Work to complete ->
Check every line below for the string "World", and copy the lines that contain it.

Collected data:
━━━━━━━━

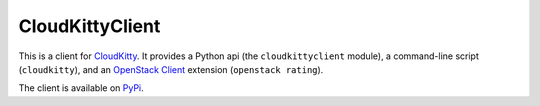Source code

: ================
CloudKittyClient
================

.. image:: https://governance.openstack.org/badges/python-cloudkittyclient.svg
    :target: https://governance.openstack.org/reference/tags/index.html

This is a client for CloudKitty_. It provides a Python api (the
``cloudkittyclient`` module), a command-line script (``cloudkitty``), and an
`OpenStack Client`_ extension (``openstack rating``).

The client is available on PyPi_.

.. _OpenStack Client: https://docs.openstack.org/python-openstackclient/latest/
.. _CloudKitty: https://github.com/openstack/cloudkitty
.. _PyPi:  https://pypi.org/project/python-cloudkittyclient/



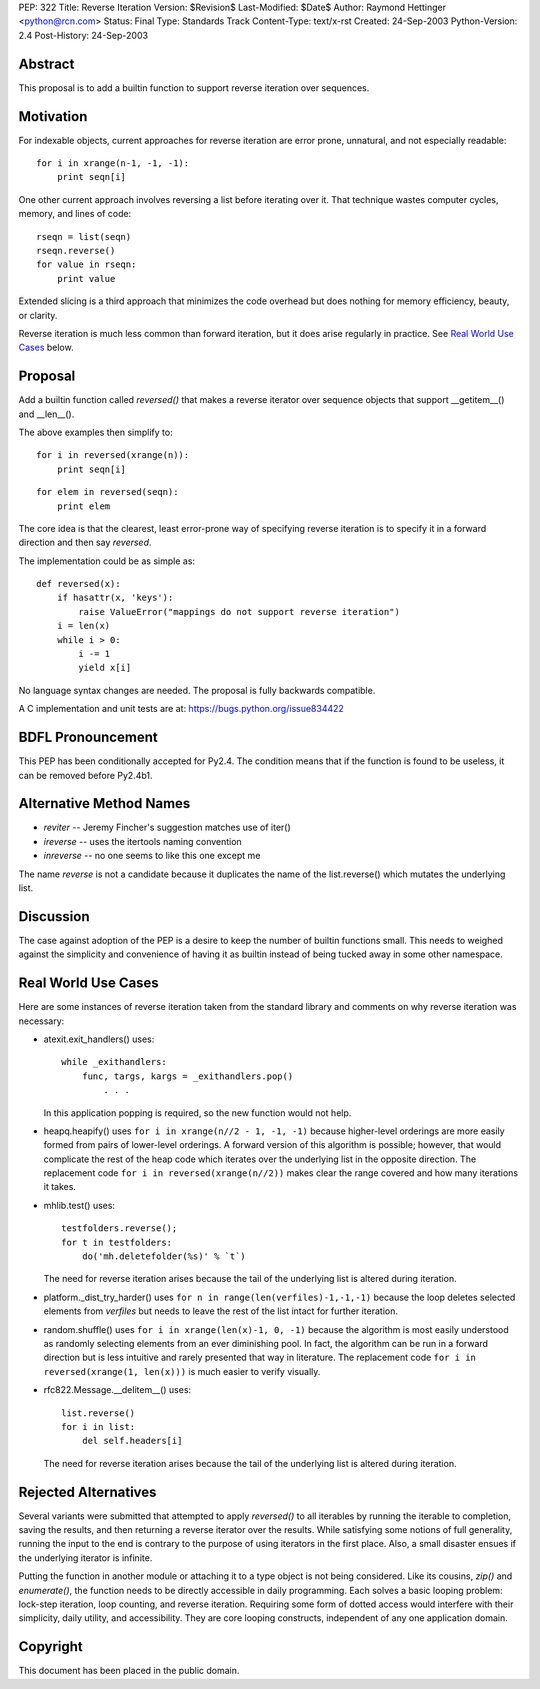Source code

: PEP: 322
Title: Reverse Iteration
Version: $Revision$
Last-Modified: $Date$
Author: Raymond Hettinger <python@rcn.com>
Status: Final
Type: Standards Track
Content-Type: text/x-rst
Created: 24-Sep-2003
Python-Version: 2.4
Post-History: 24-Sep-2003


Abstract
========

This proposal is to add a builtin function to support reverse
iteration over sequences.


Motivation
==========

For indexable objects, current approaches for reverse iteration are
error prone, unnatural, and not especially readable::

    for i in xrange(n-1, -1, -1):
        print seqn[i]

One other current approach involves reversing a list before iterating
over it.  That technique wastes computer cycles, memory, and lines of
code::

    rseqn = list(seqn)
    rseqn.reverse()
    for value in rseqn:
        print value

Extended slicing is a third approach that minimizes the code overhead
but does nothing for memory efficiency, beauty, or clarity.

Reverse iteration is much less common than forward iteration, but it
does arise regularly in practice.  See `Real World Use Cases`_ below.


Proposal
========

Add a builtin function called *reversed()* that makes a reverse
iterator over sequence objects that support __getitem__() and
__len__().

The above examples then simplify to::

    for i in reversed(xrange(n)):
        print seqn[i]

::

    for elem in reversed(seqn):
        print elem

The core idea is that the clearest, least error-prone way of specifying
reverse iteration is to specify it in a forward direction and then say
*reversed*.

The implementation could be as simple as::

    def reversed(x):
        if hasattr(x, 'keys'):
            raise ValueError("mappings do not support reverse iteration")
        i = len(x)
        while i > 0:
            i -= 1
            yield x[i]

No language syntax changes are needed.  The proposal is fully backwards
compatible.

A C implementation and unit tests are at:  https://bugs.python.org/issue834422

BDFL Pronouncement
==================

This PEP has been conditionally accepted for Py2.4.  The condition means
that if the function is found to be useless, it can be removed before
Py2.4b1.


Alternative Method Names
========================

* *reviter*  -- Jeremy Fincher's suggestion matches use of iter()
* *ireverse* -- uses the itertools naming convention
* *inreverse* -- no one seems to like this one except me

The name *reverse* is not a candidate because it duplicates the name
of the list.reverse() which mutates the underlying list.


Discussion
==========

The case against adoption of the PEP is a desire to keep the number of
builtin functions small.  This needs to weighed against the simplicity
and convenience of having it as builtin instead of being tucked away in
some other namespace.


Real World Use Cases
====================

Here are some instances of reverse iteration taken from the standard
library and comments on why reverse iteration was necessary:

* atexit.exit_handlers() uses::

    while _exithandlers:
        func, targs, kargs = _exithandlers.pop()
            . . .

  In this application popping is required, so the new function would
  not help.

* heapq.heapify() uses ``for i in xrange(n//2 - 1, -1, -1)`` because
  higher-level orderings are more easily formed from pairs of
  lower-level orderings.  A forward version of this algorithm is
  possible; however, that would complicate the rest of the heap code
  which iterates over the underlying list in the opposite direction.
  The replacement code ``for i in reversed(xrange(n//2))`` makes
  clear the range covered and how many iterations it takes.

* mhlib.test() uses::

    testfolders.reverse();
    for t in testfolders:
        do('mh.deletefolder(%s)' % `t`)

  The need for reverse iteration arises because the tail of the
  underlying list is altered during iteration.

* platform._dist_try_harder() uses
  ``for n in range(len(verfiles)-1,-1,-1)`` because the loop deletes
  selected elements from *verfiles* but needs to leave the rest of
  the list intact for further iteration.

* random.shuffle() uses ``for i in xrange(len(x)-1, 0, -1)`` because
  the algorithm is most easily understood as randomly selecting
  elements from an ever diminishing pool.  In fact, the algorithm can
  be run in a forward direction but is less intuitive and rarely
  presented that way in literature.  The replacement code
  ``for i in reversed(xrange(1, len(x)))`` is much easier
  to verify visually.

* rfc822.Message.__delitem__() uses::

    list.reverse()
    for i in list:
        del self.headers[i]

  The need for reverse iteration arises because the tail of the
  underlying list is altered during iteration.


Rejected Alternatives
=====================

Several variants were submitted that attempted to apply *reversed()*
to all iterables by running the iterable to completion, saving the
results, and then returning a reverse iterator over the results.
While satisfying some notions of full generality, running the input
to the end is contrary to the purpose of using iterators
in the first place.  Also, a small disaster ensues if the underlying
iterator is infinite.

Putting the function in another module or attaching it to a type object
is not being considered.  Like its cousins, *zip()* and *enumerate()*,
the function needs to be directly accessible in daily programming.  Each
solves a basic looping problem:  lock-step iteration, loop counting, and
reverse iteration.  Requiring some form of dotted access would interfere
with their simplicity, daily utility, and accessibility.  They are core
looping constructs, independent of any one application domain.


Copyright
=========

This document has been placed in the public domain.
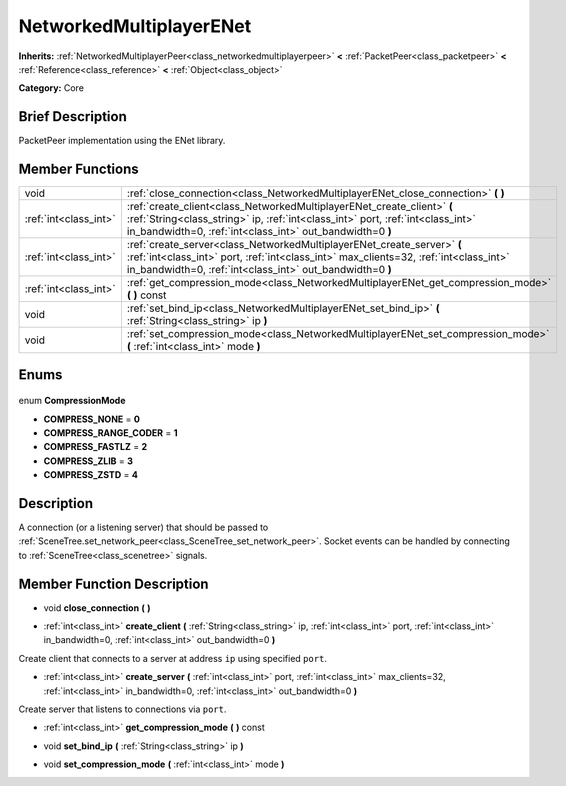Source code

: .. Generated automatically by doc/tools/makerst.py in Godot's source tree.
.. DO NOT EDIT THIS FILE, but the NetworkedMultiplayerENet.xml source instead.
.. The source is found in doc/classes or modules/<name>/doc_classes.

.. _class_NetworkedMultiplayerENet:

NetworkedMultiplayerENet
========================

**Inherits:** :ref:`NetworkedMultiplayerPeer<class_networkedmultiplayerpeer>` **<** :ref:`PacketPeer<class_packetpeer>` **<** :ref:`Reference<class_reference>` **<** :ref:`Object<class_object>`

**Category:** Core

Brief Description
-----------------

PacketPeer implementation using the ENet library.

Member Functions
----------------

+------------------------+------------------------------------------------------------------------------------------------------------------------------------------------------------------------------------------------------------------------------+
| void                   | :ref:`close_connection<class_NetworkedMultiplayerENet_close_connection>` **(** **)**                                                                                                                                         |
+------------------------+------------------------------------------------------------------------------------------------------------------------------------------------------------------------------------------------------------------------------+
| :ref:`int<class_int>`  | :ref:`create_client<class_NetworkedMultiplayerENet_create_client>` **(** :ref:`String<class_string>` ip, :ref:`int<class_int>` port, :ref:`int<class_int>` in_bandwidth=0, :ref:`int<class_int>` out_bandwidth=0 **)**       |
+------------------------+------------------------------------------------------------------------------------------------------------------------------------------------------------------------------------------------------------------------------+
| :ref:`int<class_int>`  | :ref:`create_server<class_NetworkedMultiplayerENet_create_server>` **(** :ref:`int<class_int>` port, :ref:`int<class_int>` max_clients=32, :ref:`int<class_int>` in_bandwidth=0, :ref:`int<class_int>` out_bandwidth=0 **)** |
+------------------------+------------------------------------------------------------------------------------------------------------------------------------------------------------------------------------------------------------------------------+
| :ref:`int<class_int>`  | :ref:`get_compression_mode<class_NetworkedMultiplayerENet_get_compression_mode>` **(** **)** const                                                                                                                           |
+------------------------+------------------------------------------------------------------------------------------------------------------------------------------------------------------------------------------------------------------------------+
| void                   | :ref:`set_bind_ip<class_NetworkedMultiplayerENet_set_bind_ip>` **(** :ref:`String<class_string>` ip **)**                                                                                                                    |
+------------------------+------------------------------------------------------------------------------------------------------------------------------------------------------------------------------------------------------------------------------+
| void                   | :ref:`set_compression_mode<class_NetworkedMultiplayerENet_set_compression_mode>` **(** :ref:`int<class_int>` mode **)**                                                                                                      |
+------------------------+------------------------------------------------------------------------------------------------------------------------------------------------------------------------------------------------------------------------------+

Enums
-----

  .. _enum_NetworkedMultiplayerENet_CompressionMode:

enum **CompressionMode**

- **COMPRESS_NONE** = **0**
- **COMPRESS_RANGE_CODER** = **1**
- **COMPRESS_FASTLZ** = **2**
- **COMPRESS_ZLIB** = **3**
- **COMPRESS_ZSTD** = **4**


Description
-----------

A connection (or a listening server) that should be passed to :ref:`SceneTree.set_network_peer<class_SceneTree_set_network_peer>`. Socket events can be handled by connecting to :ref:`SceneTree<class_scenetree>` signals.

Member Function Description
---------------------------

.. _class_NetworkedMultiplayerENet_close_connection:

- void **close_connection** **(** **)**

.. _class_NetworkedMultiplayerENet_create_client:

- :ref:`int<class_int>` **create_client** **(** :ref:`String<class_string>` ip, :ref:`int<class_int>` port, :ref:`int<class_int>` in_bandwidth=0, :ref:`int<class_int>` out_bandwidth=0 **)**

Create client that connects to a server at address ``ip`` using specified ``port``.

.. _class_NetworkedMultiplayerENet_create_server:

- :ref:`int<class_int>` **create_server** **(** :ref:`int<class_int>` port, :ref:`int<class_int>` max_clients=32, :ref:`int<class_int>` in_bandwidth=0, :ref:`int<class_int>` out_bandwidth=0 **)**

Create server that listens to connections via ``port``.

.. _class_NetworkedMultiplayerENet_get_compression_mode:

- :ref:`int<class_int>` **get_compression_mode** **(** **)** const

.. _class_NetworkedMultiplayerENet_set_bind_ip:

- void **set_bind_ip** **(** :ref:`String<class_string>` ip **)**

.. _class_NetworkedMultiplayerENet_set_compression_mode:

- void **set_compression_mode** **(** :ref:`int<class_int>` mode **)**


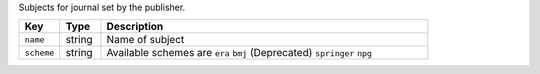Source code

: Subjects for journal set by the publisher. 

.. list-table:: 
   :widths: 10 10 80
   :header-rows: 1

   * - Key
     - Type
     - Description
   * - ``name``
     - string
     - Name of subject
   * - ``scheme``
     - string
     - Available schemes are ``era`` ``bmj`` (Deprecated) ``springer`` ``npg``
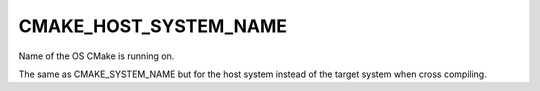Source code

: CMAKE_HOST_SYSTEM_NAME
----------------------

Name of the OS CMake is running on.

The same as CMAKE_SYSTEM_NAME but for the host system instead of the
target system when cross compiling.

━━━━━━━━

Result ->
does arise regularly in practice.  See `Real World Use Cases`_ below.
Real World Use Cases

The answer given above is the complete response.